Another year passes and the world is a little different. It’s pretty normal at the start of a new year to look at how things might change over the course of the next 12 months. At the end of 2016 we covered the theme of ‘illness’ and received some insightful pieces about how games and play mediate being sick. But with illness comes recovery, and for January we’d like you to consider how systems abstract ‘healing’:
Can games heal? Does play take certain kinds of health for granted and can it be a part of recovery? Tell us about the game you made to get better, or what it means for a character to get back to normal status after a brutal encounter or ailment. We want to know the successes and failures of systems that represent or encourage healing and what it means through games.
You’ve got until the end of January to report how you’ve come along.
Please email us your submissions or tweet them to @thecybersteam or @critdistance with the #BoRT hashtag. Happy blogging!
Suggestions for the Round Table:
- Blogs of the Round Table is not curated. If you write it, we’ll publish it, as long as it’s connected to the topic and has been written specially for BoRT or up to one month prior.
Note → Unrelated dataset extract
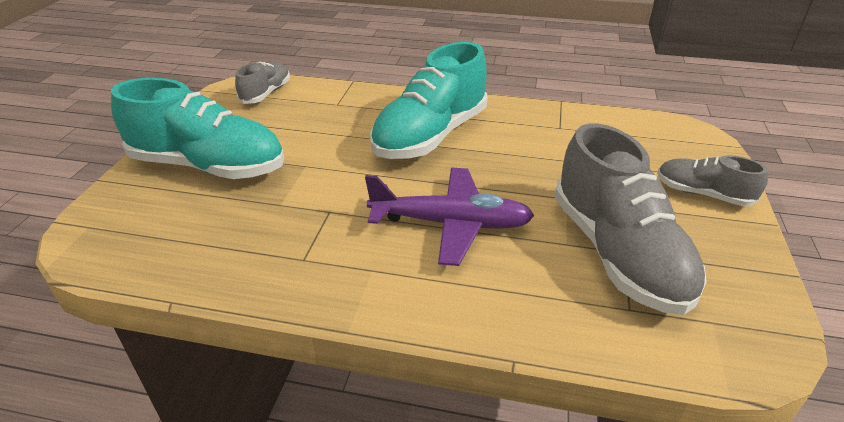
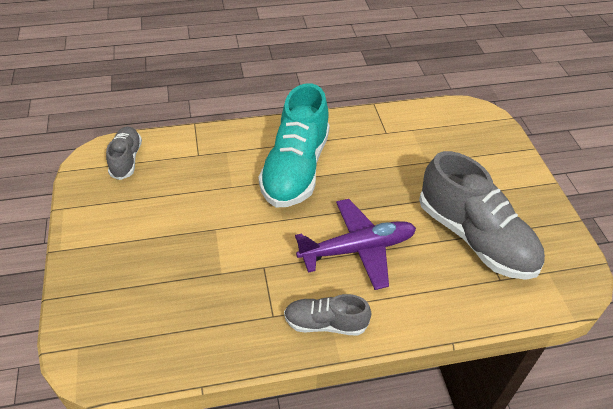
camera: 25 degrees left, 10 degrees up
turquoise shoe [111,78,284,179] -> none
grey shoe [657,155,768,206] -> grey shoe moved to [284,294,371,336]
- Think of the BoRT topic as a starting point. Connecting your piece to the topic can be as creative as you want. We’re interested in writing about play, so be playful when you approach the round table!
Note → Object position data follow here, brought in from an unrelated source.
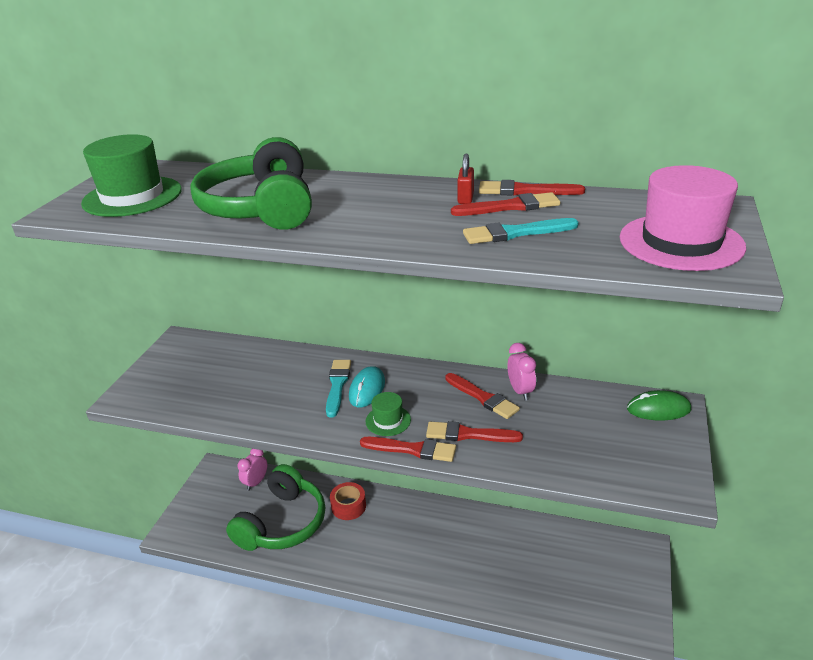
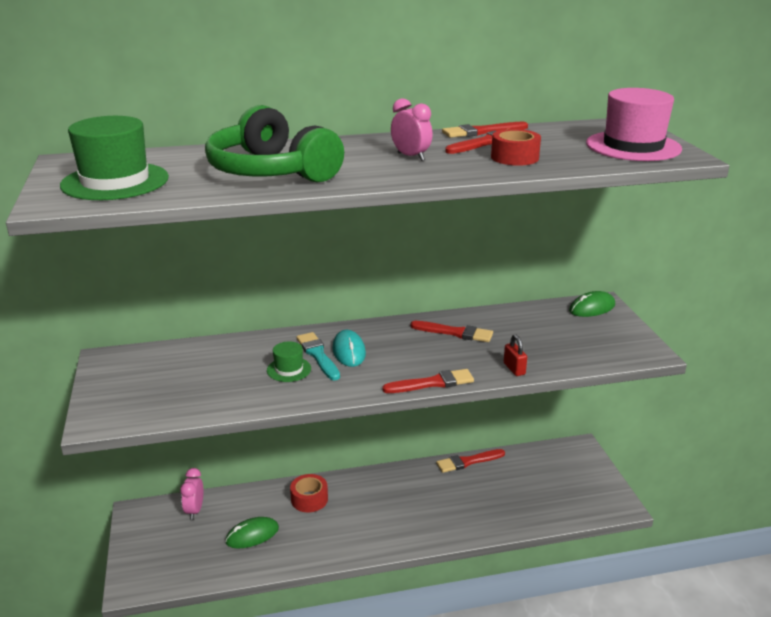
camera: 30 degrees left, 5 degrees down
green headphones [226,464,325,551] -> green mouse [225,517,279,548]
green hat [366,392,411,436] -> green hat moved to [267,341,311,382]
red brush [426,421,523,442] -> red brush moved to [436,449,505,473]
red padlock [457,154,474,204] -> red padlock moved to [504,335,527,376]
turquoise brush [463,218,579,244] -> red tape [491,129,541,166]
pink clock [508,343,536,400] -> pink clock moved to [391,98,433,161]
- This BoRT post is the home of the discussion: as we receive new submission blogs, we’ll update the ‘BoRT Linkomatic 5000’ so new blogs are reflected on this page immediately. We’ll also use the @critdistance Twitter account to post regular updates, so follow us!
- As a knight of the round table we encourage you to leave a comment on a blog to which you respond with a link to the response piece and give the original writer a ‘right of reply’. Keep the conversation going!
- If your work contains potentially disturbing content, please include a suitable warning at the start.
- You can submit as many articles as you like throughout the month, and it doesn’t matter if they are commercially published, paywalled or available for free but we will need a transcript for paywalled content to be approved.